Antes mesmo de Dario Amodei, presidente-executivo da Anthropic, defender uma desaceleração no avanço dos modelos de IA diante dos crescentes temores de uso indevido da tecnologia, Ressa já sustentava que o primeiro passo para promover mudanças é responsabilizar as big techs.
“O primeiro passo é fazer com que as empresas sejam responsabilizadas pelos danos que causaram”, disse. Ela elogiou as ações judiciais nos EUA que levaram a Meta a pagar até US$ 18 bilhões ao longo da próxima década e a restringir fortemente o uso do Facebook e do Instagram por adolescentes.
Como enfrentar o problema?
Ela elogiou as medidas adotadas pela União Europeia e por países como a Austrália para estabelecer limites de idade nas redes sociais, mas afirmou que isso não resolve a “falha fundamental” de que as ferramentas desenvolvidas pelas empresas de tecnologia também causam dependência entre adultos.
“Sabemos que isso é prejudicial. Portanto, vocês deveriam remover os recursos que geram dependência, não apenas para adolescentes, mas para todos nós”, disse. “Não são apenas os jovens que estão sendo manipulados politicamente ao redor do mundo.”
Segundo Ressa, devem ser criadas plataformas de comunicação desenvolvidas por grupos de interesse público e fora do controle das grandes empresas de tecnologia, da mesma forma que governos investem em bens públicos, como parques e praças. Ela citou como exemplo o lançamento do Rappler Communities, em 2023.
Baseado no protocolo aberto, seguro e descentralizado Matrix, o Rappler Communities permitiu que a redação do Rappler se conectasse diretamente aos leitores e que os próprios leitores interagissem entre si para, nas palavras de Ressa, “ter conversas reais”.

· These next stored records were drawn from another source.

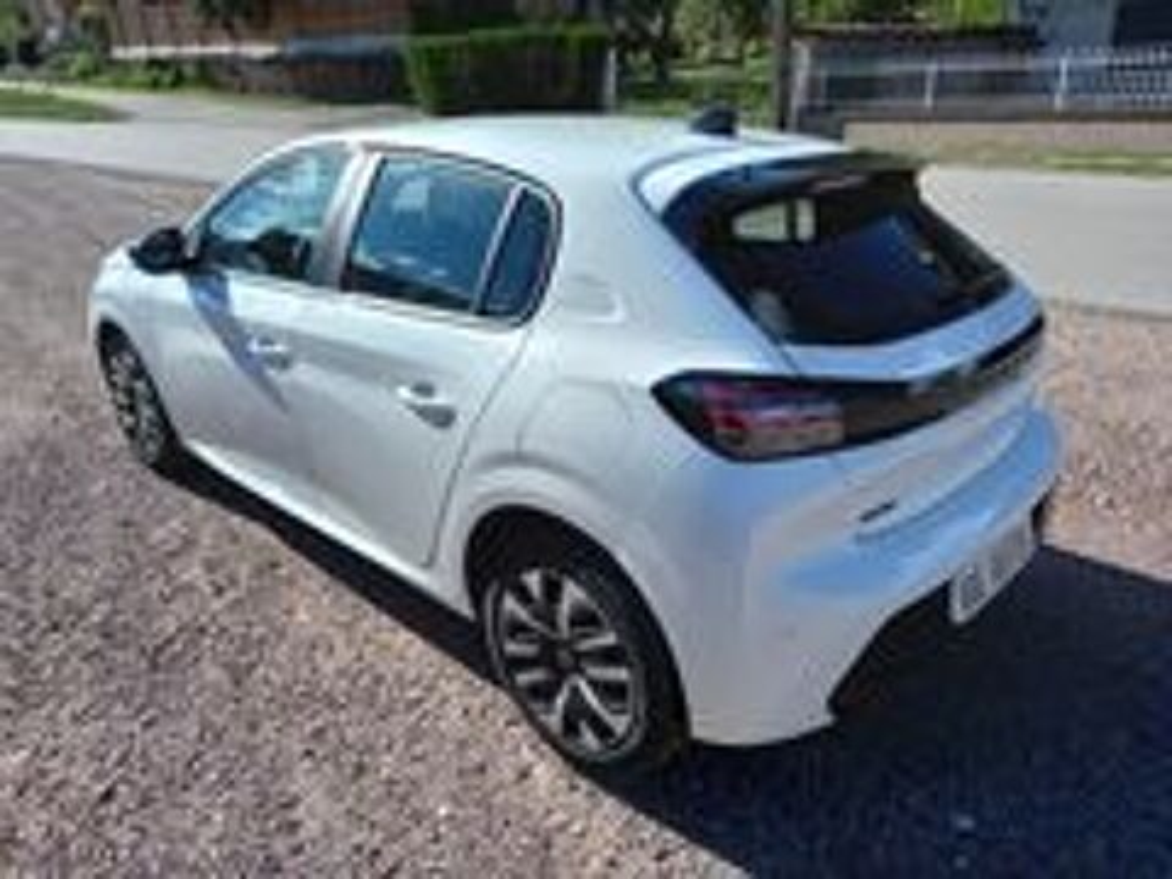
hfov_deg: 69.4
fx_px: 846
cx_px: 586
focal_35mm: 25
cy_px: 440
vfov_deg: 54.9
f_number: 2
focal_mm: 4.6
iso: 25
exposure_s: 1/602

O Rappler convidou outros veículos de comunicação das Filipinas a participar da iniciativa e agora está expandindo o modelo para outros países do Sudeste Asiático.
“É um lugar onde as pessoas podem se sentir seguras no ambiente digital, onde podem conversar umas com as outras e, mais importante ainda, ouvir umas às outras para que a grande obra da democracia se concretize”, afirmou.